◆ **Предоставленный текст**
⟨

Ну что сказать? Конечно, былой задор ушел. Конечно, нынешнее представление похоже на своего многолетней давности двойника как тусклый дагерротип альпийских вершин на сами вершины. Но каждый, в ком есть живое чувство театра, и по этому «дагерротипу» поймет: то был великий спектакль. В нем на Брехта едва ли не впервые в истории театра взглянули глазами Шекспира (в другой легендарной своей постановке -- «Ричард III» -- Стуруа совершил нечто обратное: взглянул на Шекспира глазами Брехта) и впервые увидели в немецком авторе не политический театр, а традиции площадных подмостков.
Действие пьесы происходит в Грузии, но в спектакле Стуруа это совершенно особая Грузия -- не брехтовская, ибо для Брехта она экзотическое далеко, где за восточным колоритом спрятаны вполне европейские реалии, но и не реальная, ибо узнаваемые бытовые подробности приобрели здесь иногда гипертрофированные, иногда гротескные, а иногда и романтизированные черты. Созданную немецким драматургом абстракцию Стуруа наполнил конкретикой (на сцене помещена карта, на которой Закавказье обведено мелом -- вот он, меловой круг) и затем вновь абстрагировал. Он придумал страну, существующую одновременно в действительности и в восприятии очарованных странников. Создал на сцене балаган с грузинским акцентом. Буффонаду с человеческим лицом. Пьянящий мир социальных перевертышей и социальной же эйфории.

⟩

◆ **Показанный листинг**
⟨

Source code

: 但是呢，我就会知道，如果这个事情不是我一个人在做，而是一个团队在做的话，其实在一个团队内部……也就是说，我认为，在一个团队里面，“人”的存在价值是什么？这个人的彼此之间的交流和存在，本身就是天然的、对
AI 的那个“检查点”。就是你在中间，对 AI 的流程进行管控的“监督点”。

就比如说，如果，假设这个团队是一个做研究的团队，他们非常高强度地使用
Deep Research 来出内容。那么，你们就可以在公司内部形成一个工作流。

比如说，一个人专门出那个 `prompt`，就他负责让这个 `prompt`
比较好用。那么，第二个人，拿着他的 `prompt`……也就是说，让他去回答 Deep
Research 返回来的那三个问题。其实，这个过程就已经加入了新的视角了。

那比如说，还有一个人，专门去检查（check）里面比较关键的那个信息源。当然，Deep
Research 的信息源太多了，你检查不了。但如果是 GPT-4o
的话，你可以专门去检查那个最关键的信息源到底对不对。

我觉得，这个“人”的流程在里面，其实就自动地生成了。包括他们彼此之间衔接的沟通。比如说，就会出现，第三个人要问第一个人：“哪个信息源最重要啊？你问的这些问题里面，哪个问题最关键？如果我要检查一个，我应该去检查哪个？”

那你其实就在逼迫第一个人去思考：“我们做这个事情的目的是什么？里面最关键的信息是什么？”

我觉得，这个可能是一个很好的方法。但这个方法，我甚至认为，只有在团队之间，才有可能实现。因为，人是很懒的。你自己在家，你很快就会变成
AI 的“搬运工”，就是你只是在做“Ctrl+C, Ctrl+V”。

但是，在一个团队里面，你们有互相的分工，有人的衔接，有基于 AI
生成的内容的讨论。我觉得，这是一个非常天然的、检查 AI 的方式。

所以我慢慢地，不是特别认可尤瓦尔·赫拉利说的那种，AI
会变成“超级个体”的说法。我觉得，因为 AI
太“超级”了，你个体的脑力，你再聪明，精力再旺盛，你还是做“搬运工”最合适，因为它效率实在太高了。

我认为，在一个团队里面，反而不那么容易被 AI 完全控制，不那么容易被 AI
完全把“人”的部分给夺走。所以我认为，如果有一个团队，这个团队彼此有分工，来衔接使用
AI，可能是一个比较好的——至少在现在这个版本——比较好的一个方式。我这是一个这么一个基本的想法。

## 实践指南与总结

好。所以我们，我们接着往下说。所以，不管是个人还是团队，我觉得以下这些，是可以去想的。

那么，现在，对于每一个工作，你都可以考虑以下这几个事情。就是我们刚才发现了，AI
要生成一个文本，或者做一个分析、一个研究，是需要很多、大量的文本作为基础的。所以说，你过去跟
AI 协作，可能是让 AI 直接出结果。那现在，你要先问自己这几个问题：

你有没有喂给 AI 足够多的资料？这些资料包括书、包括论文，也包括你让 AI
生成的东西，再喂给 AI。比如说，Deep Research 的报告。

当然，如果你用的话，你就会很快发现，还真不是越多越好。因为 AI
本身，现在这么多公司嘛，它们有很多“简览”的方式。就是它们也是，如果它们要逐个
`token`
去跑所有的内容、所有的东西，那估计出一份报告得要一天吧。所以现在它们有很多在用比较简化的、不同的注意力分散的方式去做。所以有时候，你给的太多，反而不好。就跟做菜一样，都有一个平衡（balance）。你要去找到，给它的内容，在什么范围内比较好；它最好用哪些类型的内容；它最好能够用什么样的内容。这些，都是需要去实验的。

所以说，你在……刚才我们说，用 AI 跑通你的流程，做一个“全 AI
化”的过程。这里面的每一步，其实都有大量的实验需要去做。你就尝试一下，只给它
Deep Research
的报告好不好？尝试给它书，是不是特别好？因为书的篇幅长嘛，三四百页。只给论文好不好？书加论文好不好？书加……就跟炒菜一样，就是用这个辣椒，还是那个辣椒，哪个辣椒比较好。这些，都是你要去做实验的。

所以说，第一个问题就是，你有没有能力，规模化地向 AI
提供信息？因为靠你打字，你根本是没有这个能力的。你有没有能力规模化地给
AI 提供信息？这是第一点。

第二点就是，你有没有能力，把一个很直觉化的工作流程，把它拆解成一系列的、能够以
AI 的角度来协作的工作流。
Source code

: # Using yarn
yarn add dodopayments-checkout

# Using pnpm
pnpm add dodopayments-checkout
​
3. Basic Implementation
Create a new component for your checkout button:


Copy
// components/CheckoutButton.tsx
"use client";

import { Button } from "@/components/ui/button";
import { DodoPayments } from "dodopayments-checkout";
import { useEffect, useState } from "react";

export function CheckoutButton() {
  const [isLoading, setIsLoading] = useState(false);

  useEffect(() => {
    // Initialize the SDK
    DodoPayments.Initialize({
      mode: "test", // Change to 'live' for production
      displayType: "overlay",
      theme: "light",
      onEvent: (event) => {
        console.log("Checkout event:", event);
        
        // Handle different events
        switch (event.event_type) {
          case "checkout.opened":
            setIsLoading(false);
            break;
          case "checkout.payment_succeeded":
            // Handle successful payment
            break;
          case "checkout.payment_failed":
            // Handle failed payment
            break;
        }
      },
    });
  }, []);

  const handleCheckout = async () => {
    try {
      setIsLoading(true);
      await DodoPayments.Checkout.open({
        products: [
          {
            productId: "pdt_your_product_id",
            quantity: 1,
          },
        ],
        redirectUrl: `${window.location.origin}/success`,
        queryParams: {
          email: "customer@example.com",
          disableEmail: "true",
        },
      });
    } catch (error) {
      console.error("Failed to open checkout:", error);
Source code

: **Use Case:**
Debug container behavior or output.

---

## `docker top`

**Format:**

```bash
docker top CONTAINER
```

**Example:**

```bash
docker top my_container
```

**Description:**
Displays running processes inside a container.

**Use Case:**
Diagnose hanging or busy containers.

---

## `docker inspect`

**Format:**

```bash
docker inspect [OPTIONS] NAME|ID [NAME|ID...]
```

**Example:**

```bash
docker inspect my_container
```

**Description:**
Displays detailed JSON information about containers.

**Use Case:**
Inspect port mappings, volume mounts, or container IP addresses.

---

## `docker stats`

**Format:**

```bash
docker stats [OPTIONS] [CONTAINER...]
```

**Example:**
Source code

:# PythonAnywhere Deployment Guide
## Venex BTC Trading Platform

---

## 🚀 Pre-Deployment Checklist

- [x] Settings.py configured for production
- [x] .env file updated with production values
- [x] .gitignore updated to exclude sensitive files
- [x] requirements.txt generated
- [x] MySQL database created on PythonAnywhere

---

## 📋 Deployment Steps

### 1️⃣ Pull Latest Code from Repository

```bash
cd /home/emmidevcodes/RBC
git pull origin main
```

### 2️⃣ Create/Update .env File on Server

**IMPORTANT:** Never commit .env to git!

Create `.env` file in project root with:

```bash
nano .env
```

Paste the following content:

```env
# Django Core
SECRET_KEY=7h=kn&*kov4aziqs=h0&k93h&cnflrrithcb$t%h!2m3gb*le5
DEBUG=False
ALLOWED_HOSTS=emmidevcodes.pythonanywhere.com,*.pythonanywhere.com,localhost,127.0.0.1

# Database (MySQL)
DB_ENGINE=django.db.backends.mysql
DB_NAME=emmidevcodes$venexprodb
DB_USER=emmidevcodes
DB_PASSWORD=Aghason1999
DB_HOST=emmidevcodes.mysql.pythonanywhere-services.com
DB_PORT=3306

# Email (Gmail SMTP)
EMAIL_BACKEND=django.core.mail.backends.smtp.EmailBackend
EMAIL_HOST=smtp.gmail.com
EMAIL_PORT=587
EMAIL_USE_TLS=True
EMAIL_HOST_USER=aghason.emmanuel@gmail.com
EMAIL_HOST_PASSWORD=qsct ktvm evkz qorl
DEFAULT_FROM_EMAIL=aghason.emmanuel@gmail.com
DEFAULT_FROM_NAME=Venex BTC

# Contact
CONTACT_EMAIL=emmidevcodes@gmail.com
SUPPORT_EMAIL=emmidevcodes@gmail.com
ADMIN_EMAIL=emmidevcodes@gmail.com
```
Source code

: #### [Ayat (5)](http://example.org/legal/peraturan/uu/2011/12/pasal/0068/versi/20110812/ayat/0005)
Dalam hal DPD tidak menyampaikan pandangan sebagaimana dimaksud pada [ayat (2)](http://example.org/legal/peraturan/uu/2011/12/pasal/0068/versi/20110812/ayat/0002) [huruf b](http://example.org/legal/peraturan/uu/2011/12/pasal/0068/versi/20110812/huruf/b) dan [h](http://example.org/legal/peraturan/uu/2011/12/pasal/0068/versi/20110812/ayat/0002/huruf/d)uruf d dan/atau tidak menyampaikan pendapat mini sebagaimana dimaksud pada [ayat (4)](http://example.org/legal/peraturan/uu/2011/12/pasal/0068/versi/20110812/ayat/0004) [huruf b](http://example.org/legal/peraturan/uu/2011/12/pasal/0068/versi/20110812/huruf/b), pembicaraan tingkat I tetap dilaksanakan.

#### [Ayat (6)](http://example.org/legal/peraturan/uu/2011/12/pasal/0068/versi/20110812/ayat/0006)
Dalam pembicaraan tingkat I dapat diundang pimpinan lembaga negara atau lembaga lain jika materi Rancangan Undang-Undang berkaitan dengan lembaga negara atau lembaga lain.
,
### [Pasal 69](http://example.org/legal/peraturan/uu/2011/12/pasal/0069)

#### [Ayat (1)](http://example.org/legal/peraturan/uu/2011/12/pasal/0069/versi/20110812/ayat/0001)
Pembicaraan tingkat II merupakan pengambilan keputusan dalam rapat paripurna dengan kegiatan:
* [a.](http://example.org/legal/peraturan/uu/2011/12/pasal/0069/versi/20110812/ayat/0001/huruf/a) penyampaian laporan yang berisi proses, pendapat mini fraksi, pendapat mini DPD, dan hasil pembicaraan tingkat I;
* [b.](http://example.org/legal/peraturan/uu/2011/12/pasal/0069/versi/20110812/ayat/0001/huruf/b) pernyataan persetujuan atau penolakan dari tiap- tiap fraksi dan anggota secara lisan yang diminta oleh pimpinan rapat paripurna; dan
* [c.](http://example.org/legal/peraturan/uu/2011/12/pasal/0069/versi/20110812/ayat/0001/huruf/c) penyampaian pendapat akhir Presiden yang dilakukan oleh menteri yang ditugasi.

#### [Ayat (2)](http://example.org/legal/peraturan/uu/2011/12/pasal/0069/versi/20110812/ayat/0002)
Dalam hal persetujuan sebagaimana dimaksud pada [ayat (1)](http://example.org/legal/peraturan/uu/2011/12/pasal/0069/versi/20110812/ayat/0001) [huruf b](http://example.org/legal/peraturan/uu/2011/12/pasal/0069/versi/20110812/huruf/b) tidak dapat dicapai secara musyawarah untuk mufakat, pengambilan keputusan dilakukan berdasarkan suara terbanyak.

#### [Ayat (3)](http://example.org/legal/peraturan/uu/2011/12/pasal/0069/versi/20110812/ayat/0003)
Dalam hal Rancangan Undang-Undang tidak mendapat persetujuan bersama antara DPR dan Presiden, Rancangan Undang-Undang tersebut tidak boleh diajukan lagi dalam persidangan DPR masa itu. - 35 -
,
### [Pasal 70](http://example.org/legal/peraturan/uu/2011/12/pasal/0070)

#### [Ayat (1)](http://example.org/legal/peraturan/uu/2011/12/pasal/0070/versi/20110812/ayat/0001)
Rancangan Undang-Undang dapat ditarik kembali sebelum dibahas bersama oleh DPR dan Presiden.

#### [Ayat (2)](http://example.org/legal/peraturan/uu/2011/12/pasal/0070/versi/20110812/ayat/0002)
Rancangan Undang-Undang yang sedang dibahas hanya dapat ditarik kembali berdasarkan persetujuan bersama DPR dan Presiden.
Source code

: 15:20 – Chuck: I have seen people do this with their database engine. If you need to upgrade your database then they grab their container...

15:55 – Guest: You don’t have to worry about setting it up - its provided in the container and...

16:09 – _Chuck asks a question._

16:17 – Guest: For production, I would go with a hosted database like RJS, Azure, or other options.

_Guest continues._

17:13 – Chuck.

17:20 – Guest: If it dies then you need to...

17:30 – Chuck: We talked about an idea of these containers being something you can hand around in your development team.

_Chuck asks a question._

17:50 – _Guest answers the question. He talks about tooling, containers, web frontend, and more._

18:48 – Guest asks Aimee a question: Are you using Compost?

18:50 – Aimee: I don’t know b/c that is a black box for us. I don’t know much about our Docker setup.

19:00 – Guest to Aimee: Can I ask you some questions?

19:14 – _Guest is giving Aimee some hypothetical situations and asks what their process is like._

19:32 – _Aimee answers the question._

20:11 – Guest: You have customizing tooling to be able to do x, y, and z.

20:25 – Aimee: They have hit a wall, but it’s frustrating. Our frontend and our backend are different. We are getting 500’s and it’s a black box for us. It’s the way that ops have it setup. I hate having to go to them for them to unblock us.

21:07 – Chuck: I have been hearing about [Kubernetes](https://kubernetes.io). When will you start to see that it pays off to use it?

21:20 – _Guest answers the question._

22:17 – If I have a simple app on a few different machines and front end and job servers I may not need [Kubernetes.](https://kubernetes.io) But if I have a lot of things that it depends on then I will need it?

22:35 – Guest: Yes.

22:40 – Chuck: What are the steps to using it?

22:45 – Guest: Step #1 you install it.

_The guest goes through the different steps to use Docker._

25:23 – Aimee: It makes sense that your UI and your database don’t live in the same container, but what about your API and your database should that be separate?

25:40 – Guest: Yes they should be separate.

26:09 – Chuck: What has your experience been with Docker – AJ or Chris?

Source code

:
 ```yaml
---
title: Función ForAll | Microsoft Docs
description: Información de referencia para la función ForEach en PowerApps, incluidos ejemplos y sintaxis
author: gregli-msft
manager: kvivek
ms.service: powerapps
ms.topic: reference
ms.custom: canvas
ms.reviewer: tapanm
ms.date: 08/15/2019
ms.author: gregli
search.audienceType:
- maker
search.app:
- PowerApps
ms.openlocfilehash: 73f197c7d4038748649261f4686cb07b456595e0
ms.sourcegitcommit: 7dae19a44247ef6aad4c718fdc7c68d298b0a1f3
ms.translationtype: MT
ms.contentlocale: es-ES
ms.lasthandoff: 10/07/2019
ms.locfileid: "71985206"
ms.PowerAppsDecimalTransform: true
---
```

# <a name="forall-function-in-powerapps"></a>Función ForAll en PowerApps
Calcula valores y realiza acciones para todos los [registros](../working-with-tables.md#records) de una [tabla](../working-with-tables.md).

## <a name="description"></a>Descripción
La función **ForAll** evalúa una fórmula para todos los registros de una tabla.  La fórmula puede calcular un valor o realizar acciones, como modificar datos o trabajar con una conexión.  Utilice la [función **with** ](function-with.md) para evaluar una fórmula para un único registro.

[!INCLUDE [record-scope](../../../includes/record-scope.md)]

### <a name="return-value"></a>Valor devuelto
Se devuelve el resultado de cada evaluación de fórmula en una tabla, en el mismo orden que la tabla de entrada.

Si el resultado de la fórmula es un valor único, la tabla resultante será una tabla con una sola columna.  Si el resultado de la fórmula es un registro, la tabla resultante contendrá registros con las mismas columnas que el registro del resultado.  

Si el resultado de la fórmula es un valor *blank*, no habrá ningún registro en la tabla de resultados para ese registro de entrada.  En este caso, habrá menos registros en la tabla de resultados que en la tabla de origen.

⟩

◆ **Порядок работы**
Какая постановка Стуруа, по словам текста о его спектакле, стала примером того, как режиссер взглянул на Шекспира глазами Брехта?

◆ **Результат**
«Ричард III».